The Tribute Vice Pays to Virtue: Did you know the federal law the Justice Department will use to prosecute Governor Spitzer was the same law used to incarcerate former heavyweight champ Jack Johnson? And in both cases, it involved the purchase of train tickets for la belle...Charlie Chaplin also ran afoul of the same law, leading to his exile from America for over twenty years.
It turns out that the "little girl" in Hillary Clinton's now-infamous, "It's 3:00 a.m." ad, is actually a month shy of her eighteenth birthday, and an avowed Obama supporter. [link via TPM]

March 09, 2008

From Allison Hope Weiner's sassy, hilarious coverage of the Anthony Pellicano trial over at HuffPost:
The key thing that Ms. [Tarita] Virtue explained today in only an hour on the stand (she's set to return on Tuesday) was that Mr. Pellicano had the ability to have five computers running at the same time, recording calls in the office, as well as computers running at off-site locations. The office computers could only listen in on calls in the 310 area code--a code that covers most of West Los Angeles and Beverly Hills. If you wanted to wiretap someone in the valley, it was going to cost you more because according to Tarita, Mr. Pellicano would have to rent out an apartment and set up computers near his target phone. So, finally a good reason to actually live in the valley.
She doesn't say which "valley" she's referring to, and I don't wish to speak for the residents of the San Gabriel, Antelope or Simi Valleys, but up here in the 818, being relatively safe from the machinations of the "Detective to the Stars" is something that every homeowner took into account at the time he purchased his home. No doubt the incarceration of the wiretapping detectice has reduced the "Pellicano Edge" that San Fernando Valley residents had come to rely on, leading to the current wave of foreclosures and bankruptcies. Damn you, Anita Busch !!!
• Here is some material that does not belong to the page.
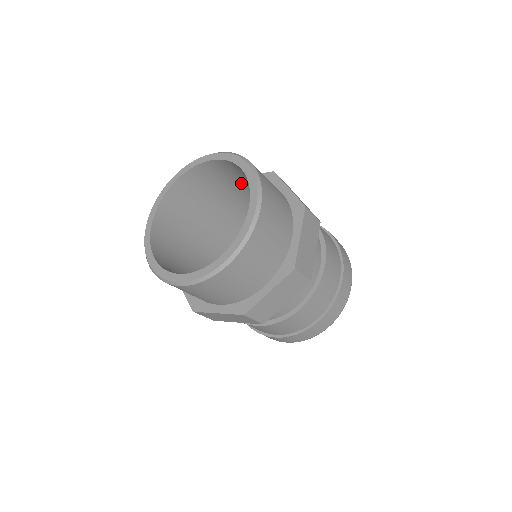
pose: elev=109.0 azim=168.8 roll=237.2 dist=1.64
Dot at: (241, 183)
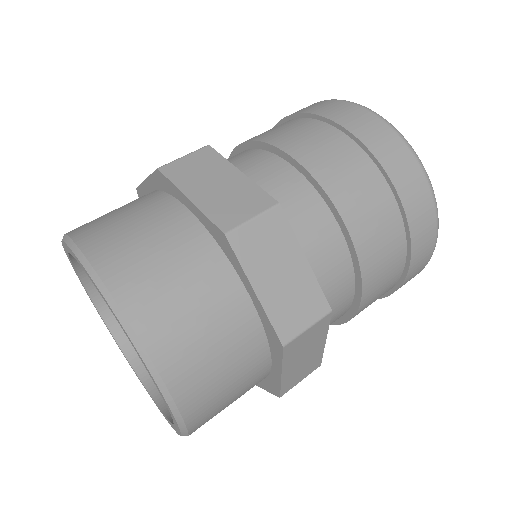
Dot at: occluded
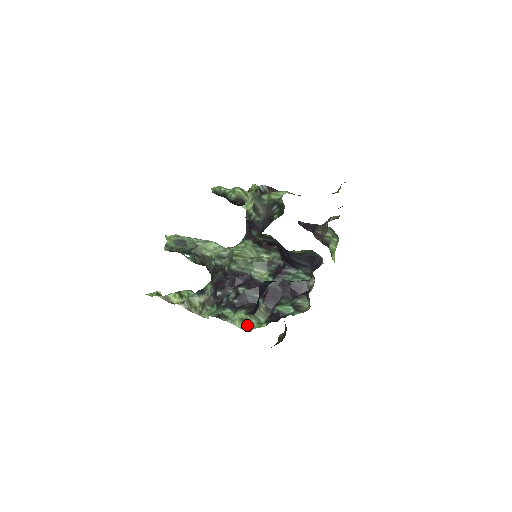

Yet another reason why the Pellicano Trial should matter, contrary to this vapid piece in the local paper of record on Saturday. The "insider" voice that comes forth in that article is reminiscent of the Beltway mentality that excused the crimes of Scooter Libby during his trial, and is probably Exhibit 1 as to why the new media, especially the blogosphere, may be the best journalistic method for covering trials of this sort. Having a knowledgeable and opinionated writer, like Ms. Weiner, Jeralyn Merritt or Marcy Wheeler at Firedoglake, take on the task of sifting through the testimony and evidence each day and putting it all into perspective, removes the story-killing mentality of a newspaper editor or TV producer who is only interested in whether a celebrity is named who can sell newspapers or garner ratings. Freeing good writers from that constraint leads to better journalism.